Solchi, parliamo di “Ma che film la vita” dei Nomadi

Il fascino del vinile, tra scoperte e riscoperte musicali: parliamo di “Ma che film la vita” dei Nomadi. A cura di Marco Baroni
In un’era digitale, dove tutto è a portata di clic, il vinile resiste come un simbolo di autenticità, passione per la musica e rimane un oggetto prezioso, capace di raccontare storie attraverso i suoi solchi incisi.
In questa rubrica, Marco Baroni ci guiderà in un viaggio attraverso i solchi di vinili che hanno fatto la storia, esplorando non solo i classici intramontabili, ma anche le gemme nascoste ec he meritano un posto d’onore nelle collezioni degli appassionati.
Ogni settimana, esploreremo insieme dischi leggendari che hanno segnato la musica italiana, tra rarità dimenticate e indiscussi capolavori, riscoprendo il piacere di un ascolto autentico e senza tempo. “Solchi” è il luogo dove la musica torna a vibrare in tutta la sua purezza.
Il nostro viaggio prosegue con “Ma che film la vita” dei Nomadi, pubblicato da CGD nel 1992.
Solchi, parliamo di “Ma che film la vita” dei Nomadi
Da buon emiliano posso affermare certamente che i Nomadi sono loro stessi un solco mai sbiadito nel tempo e fondamentale per la nostra nazione.
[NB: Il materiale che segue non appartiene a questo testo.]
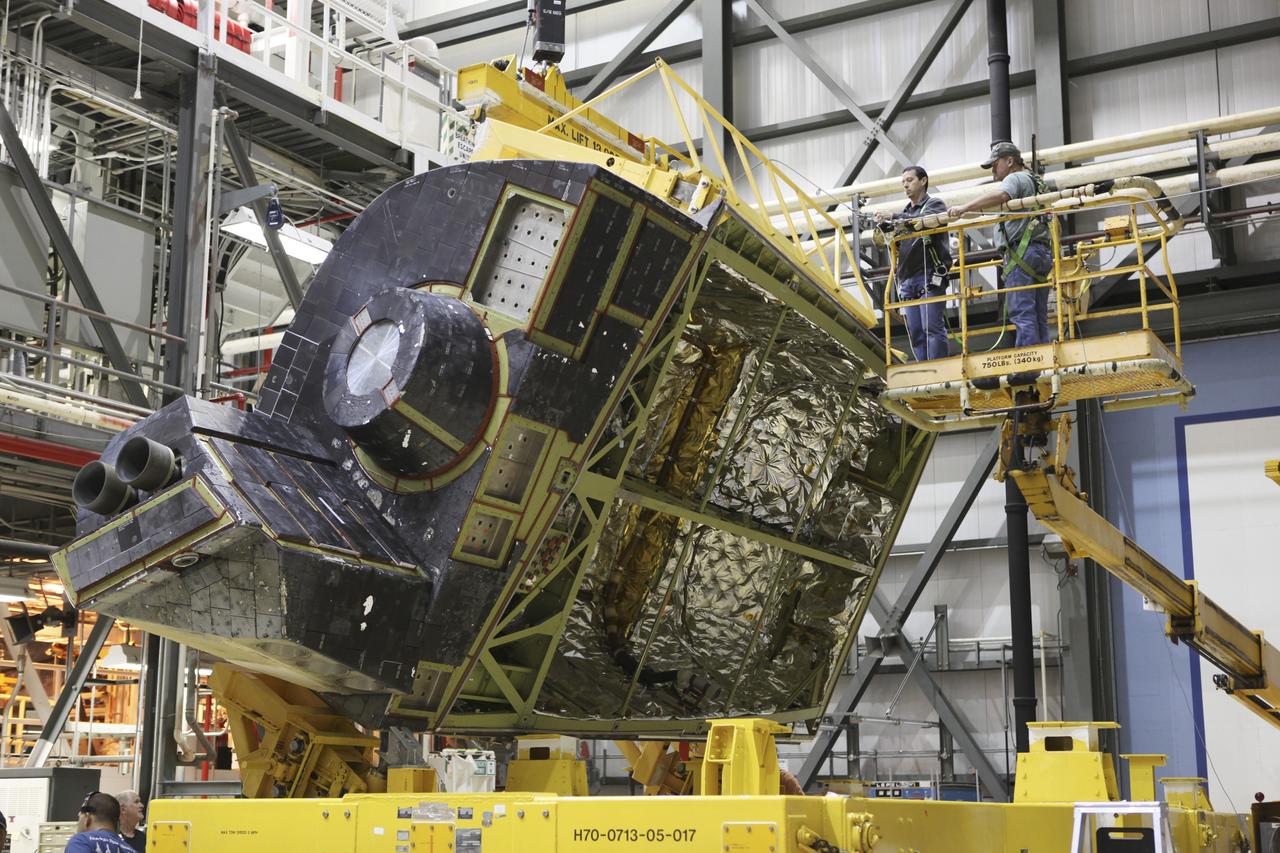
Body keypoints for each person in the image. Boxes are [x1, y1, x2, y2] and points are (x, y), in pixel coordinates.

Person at [947, 141, 1053, 347]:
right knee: (1038, 313)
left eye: (995, 164)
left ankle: (1029, 365)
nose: (993, 170)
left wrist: (964, 207)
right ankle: (1043, 360)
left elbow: (1002, 194)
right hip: (1040, 252)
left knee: (1022, 312)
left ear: (1010, 161)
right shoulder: (1035, 180)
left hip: (1021, 253)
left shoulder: (1015, 177)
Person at [875, 165, 953, 360]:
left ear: (923, 181)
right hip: (908, 278)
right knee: (916, 333)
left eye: (909, 180)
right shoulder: (904, 213)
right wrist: (885, 226)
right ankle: (925, 371)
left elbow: (922, 220)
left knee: (931, 328)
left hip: (930, 276)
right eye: (903, 182)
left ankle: (939, 370)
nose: (906, 185)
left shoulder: (935, 205)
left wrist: (893, 217)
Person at [65, 791, 131, 853]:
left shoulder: (81, 841)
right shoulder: (130, 850)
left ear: (87, 818)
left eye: (79, 818)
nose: (78, 823)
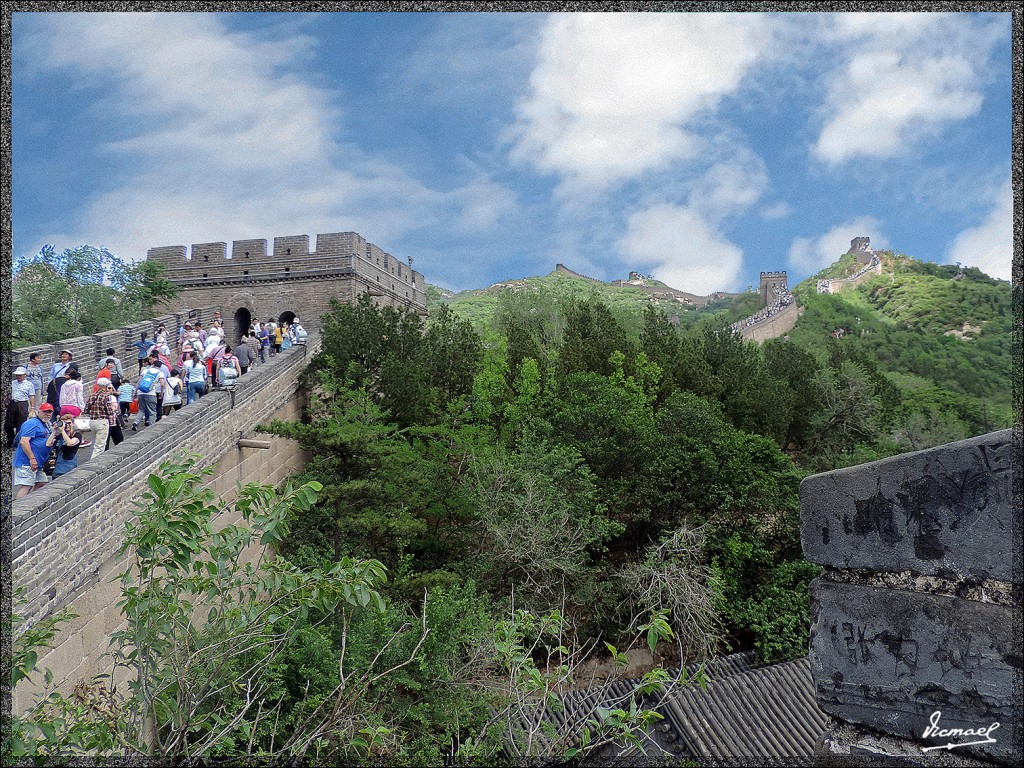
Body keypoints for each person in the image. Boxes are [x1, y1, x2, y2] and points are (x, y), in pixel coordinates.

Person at [13, 403, 55, 498]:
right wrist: (32, 459)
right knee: (27, 485)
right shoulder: (32, 423)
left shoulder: (46, 424)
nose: (47, 414)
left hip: (38, 462)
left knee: (42, 482)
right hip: (27, 462)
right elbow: (24, 442)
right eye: (45, 411)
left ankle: (30, 501)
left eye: (50, 412)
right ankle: (20, 507)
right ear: (38, 411)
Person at [6, 367, 37, 448]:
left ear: (24, 375)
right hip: (13, 403)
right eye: (17, 375)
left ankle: (17, 442)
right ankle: (10, 440)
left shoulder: (29, 384)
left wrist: (32, 407)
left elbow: (31, 396)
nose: (18, 377)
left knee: (20, 424)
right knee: (8, 424)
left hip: (22, 403)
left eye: (20, 375)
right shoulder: (13, 383)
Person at [86, 378, 117, 458]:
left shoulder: (92, 395)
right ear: (104, 386)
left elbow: (86, 409)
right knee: (100, 446)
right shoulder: (106, 396)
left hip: (92, 421)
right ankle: (93, 464)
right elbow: (109, 411)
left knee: (95, 443)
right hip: (102, 421)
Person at [50, 405, 84, 478]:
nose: (67, 426)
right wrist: (55, 431)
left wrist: (62, 431)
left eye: (69, 423)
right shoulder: (60, 436)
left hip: (69, 465)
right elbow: (48, 444)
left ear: (73, 423)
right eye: (65, 424)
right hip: (58, 465)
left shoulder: (77, 435)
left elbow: (70, 443)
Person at [132, 357, 166, 431]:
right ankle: (151, 427)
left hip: (140, 393)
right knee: (152, 411)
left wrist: (135, 392)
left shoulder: (145, 370)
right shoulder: (160, 373)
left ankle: (136, 422)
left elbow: (139, 382)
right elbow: (162, 384)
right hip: (151, 393)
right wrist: (161, 392)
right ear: (160, 366)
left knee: (141, 410)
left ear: (153, 365)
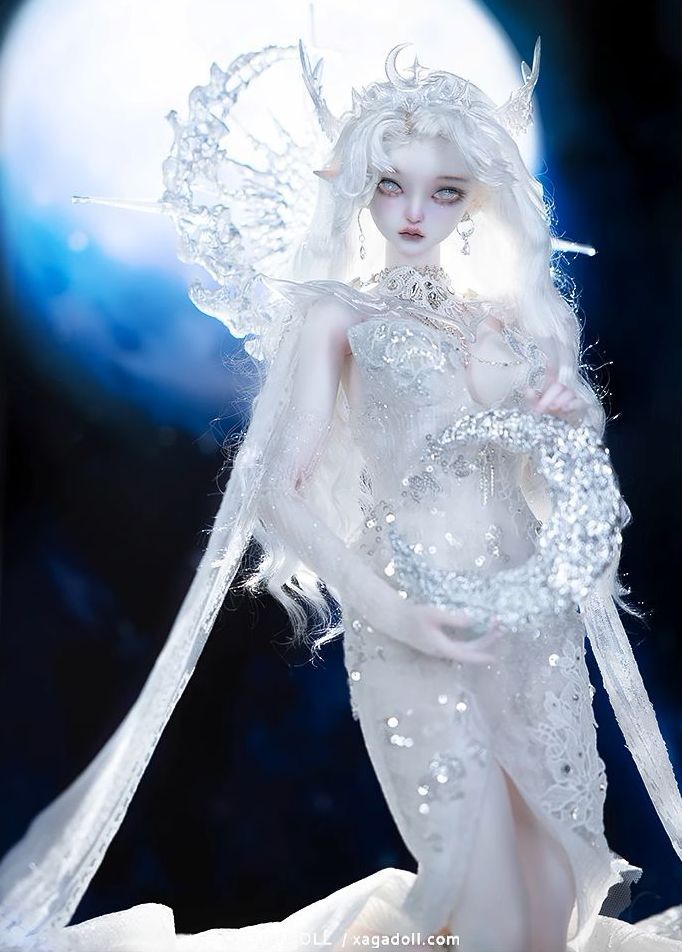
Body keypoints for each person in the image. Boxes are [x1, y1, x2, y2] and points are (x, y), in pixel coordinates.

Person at [2, 38, 682, 952]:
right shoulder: (340, 313)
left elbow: (561, 471)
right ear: (358, 186)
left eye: (445, 191)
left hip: (529, 623)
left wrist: (569, 414)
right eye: (391, 185)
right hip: (411, 610)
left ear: (477, 199)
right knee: (486, 898)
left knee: (555, 899)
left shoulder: (499, 321)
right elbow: (275, 494)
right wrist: (390, 608)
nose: (415, 212)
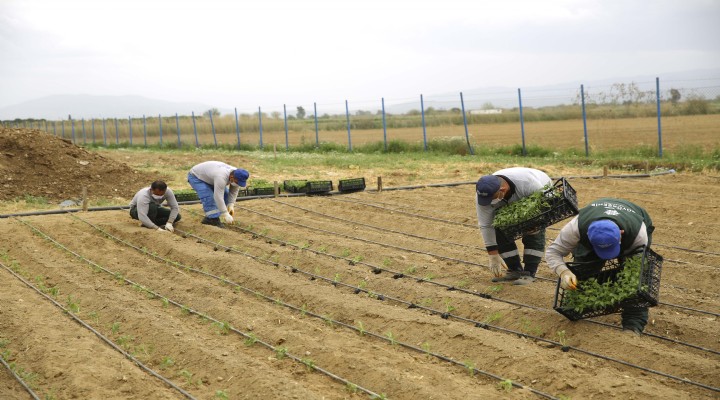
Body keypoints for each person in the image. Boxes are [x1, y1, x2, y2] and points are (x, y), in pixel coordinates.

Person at [545, 198, 655, 335]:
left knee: (635, 278)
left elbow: (637, 269)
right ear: (587, 237)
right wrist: (564, 272)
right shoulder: (575, 228)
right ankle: (578, 306)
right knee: (583, 267)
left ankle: (633, 325)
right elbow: (553, 252)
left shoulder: (638, 234)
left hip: (635, 221)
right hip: (593, 228)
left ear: (620, 234)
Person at [476, 167, 552, 285]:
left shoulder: (529, 185)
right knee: (499, 228)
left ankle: (529, 272)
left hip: (539, 190)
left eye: (492, 198)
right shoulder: (484, 196)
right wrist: (493, 254)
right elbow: (486, 225)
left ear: (503, 189)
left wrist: (538, 222)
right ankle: (514, 269)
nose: (489, 202)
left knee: (532, 228)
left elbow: (548, 204)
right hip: (510, 200)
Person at [187, 161, 249, 227]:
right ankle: (212, 219)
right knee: (209, 197)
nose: (238, 183)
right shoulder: (221, 176)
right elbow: (218, 197)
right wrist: (225, 213)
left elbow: (233, 192)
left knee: (226, 195)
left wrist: (231, 204)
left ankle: (214, 215)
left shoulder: (237, 175)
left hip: (210, 177)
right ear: (231, 177)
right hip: (196, 177)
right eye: (237, 182)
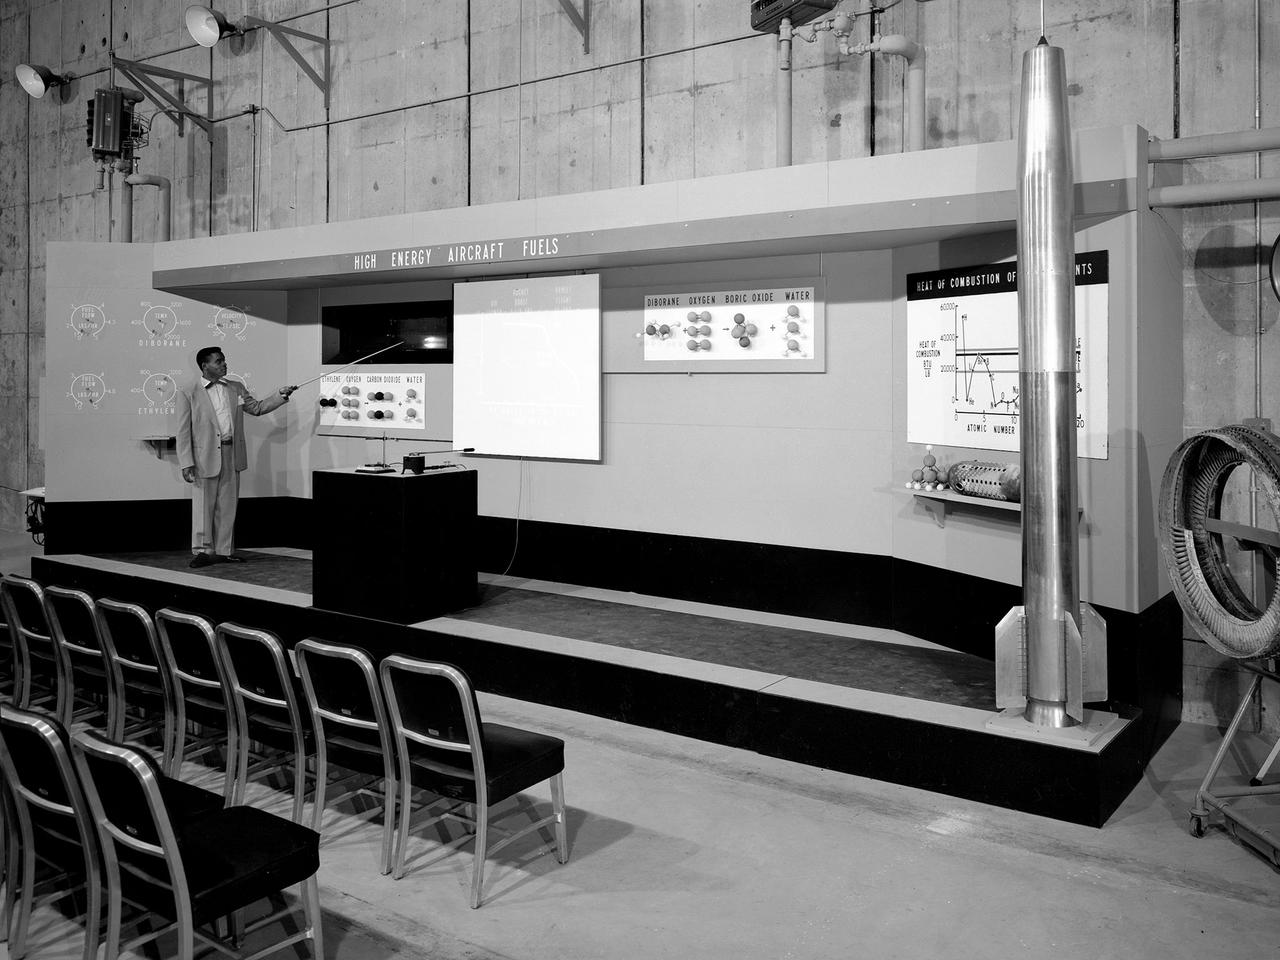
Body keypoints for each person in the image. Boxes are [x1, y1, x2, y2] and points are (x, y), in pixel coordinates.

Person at [176, 347, 297, 568]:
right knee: (203, 507)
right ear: (204, 366)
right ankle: (203, 551)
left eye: (224, 360)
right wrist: (186, 462)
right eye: (218, 361)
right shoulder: (188, 391)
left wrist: (280, 395)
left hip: (232, 453)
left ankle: (224, 551)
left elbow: (257, 408)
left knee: (228, 505)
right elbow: (183, 430)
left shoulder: (236, 387)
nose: (224, 364)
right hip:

Questo doppio live, uscì poco dopo la morte di Augusto Daolio e del bassista Dante Pergreffi, il primo leader carismatico e dalla figura ormai mitologica, pittore e artista a tutto tondo oltre che voce indelebile e (con buona pace dei suoi altrettanti bravi successori) insostituibile. Il secondo, giovane e talentuoso bassista scomparso in un tragico incidente stradale. Ma da quel lontano 1992 la strada ha virato per sempre.
Qui abbiamo la testimonianza sonora di quello che era un concerto dei Nomadi. Voglia di stare insieme e di cantare, canzoni imponenti come i classici “Un giorno insieme” e la leggendaria “Io vagabondo” a cui viene affidata una chiusura da brivido alla voce dí Augusto che si congeda dalla vita e dal palco, che poi erano la stessa cosa.
“Ma che film la vita”, “Il paese delle favole”, le meravigliose “C’è un re” e “Gli aironi neri” (dallo splendido “Gente come noi” dell’anno precedente) fanno di questo disco live, la miglior testimonianza di una band che da oltre 50 anni continua la sua strada, reclutando fans in pellegrinaggio da sempre. “Auschwitz” e “Dio e’ morto” impreziosiscono il lavoro con quel tocco di immortalità che hanno certe canzoni che viaggiano nel vento, oppure senza tempo.
Patrimonio culturale della musica italiana, i Nomadi sono un esempio di longevità e di coerenza musicale, nato in anni dove la passione vera poteva condurre a successi concreti e con un po’ di fortuna, il passpartout per entrare nella storia. Sola andata. Grazie ai Nomadi e al gigantesco e puro Augusto Daolio.